The results of these three approaches were integrated into a Google Earth Engine app that allows one to visualize and explore them.

We found that 41 of the 52 georeferenced grave sites were located in areas that are easily accessible but have low visibility, complying with the notion of clandestine space.

Likewise, we identified that 32% of the territory of Baja California meets these characteristics (high accessibility and low visibility). Therefore, these are already potential areas to start new searches for missing persons.

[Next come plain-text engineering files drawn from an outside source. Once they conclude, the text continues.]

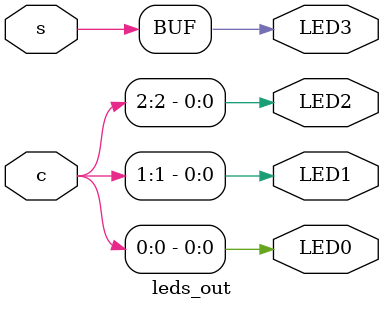
<source format=v>
module leds_out(
    input wire [2:0]c,
    input wire s,
    output wire LED0,
    output wire LED1,
    output wire LED2,
    output wire LED3
);
assign LED0 = c[0];
assign LED1 = c[1];
assign LED2 = c[2];
assign LED3 = s;

endmodule
</source>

To develop these results, we intend to reduce this potential area further. Taking into account the L(d) test results, we generated circular buffers with a radius between 18 and 28 km, around the grave points previously observed by the FGEBC. By creating intersections of these zones with the buffers of those that meet the clandestine space criteria, we established that the potential search zone could be reduced by another 10%. Therefore, the final search areas are warranted to be within reasonable distances from most urban settlements, 39 minutes in the case of Baja California. However, we stress that we cannot pinpoint the exact place or direction for searching brigades.

Furthermore, the accumulations of nitrogen observed through satellite images could indicate anomalies in the ground, where it is presumed that bodies could be buried, complementing the results from the clandestine space masks and the point pattern analysis when an area has been defined.

Map 2. Online platform that demonstrates the use of the Clandestine Space boundary model and its integration with the ring masks from point pattern analysis. Red zones indicate potential search areas.

Next steps

For this project, we have the following next steps:

  1. Try to reduce the potential search area further, complementing it with other machine learning approaches. Specifically, we are implementing a supervised machine learning algorithm that we have used previously, known as random forest.
  2. Obtain more information from georeferenced points of clandestine graves that come from other sources of information to reduce the possible biases of using a single source.
  3. Generate context studies that allow us to identify the dynamics and patterns of the disappearance of persons in the area of concern. This will allow us to better complement the results obtained.
  4. Hold meetings and workshops with groups of relatives in search of missing persons and with authorities such as the National Commission for the Search of Disappeared Persons. We believe that our results can be used for search and exhumation programs for people in the state of Baja California.